DOCUMENT EXTRACT
# FreeBSD installation from USB



## nhanquy (Mar 4, 2010)

I used *unetbootin* on Windows to create a bootable 2G-USB with the *8.0-RELEASE-i386-dvd1.iso*.
I can boot from it. But when it goes to "*Choose Installation Media*"; what should I choose?

Based on *this* it is supposed to be *option 7 (from an existing filesystem)* and then _*/mnt*_. Is this correct?
Or maybe something else?

It did not work for me. Maybe I messed up something?


----------



## Zare (Mar 4, 2010)

Initiate the emergency holographic console (VTY4, hit Alt+F4) and mount your USB thingie somewhere on the filesystem first.


----------



## nhanquy (Mar 5, 2010)

Zare said:
			
		

> Initiate the emergency holographic console (VTY4, hit Alt+F4) and mount your USB thingie somewhere on the filesystem first.



Thanks. That makes sense; but I have given up and burn a DVD instead.


----------



## varda (Mar 5, 2010)

REQUIRED ACTION A
Which usernames appear as post authors in the FreeBSD USB installation thread? List each one once.
REQUIRED ACTION B
Reproduce the camera records verbatim, line by line, omitting the pictures from your answer.

GIVEN DATA

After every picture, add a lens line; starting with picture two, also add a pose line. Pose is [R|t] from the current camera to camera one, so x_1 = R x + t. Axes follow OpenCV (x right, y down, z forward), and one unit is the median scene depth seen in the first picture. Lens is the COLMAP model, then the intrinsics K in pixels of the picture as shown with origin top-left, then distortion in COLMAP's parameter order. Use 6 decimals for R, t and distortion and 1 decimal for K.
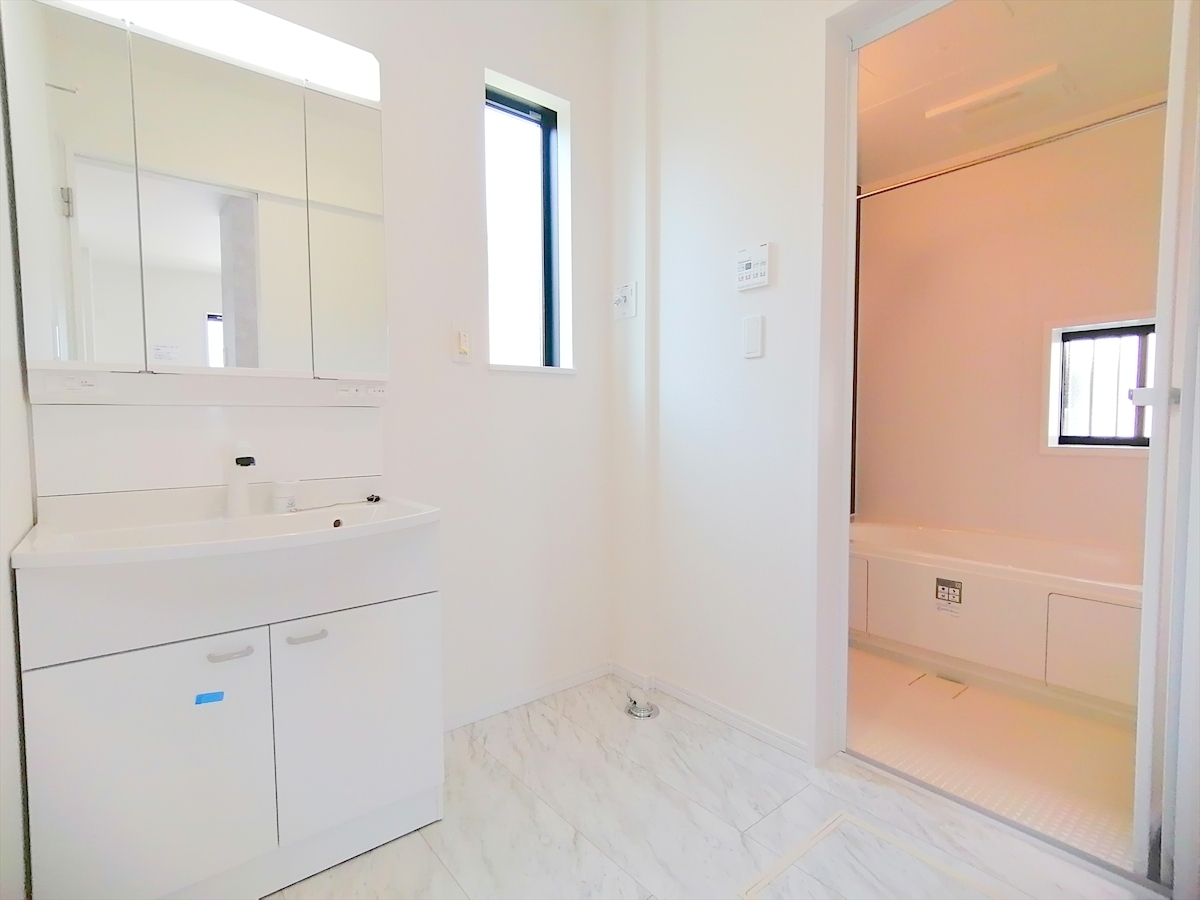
lens RADIAL K [[602.3, 0, 600.0], [0, 602.3, 450.0], [0, 0, 1]] dist [-0.005206, -0.001119]
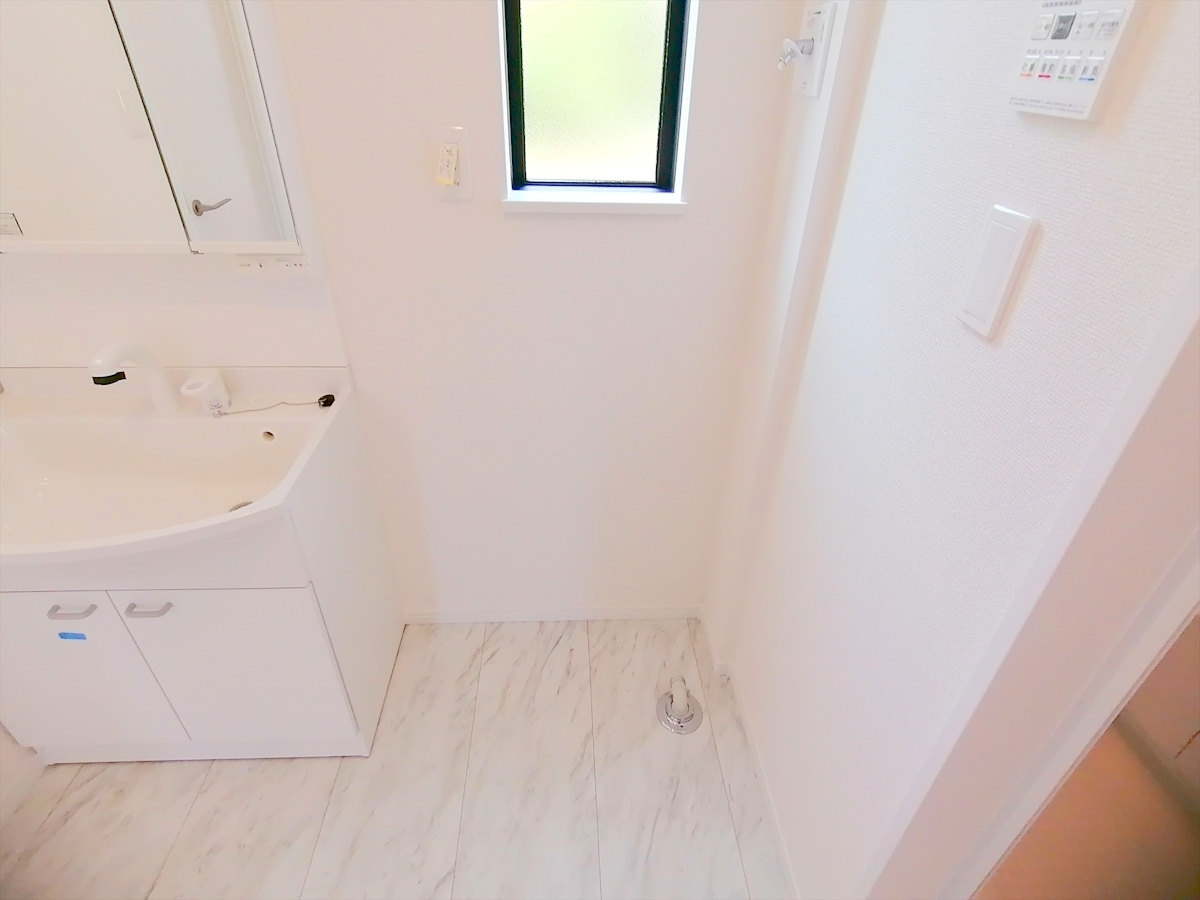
lens RADIAL K [[626.9, 0, 594.5], [0, 626.9, 426.8], [0, 0, 1]] dist [0.000266, -0.015115]
pose [[0.806750, 0.330202, -0.490022, 0.278196], [-0.047021, 0.862535, 0.503808, -0.285921], [0.589019, -0.383406, 0.711377, 0.587122]]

TASK OUTPUT A
nhanquy, Zare, varda

TASK OUTPUT B
After every picture, add a lens line; starting with picture two, also add a pose line. Pose is [R|t] from the current camera to camera one, so x_1 = R x + t. Axes follow OpenCV (x right, y down, z forward), and one unit is the median scene depth seen in the first picture. Lens is the COLMAP model, then the intrinsics K in pixels of the picture as shown with origin top-left, then distortion in COLMAP's parameter order. Use 6 decimals for R, t and distortion and 1 decimal for K.
lens RADIAL K [[602.3, 0, 600.0], [0, 602.3, 450.0], [0, 0, 1]] dist [-0.005206, -0.001119]
lens RADIAL K [[626.9, 0, 594.5], [0, 626.9, 426.8], [0, 0, 1]] dist [0.000266, -0.015115]
pose [[0.806750, 0.330202, -0.490022, 0.278196], [-0.047021, 0.862535, 0.503808, -0.285921], [0.589019, -0.383406, 0.711377, 0.587122]]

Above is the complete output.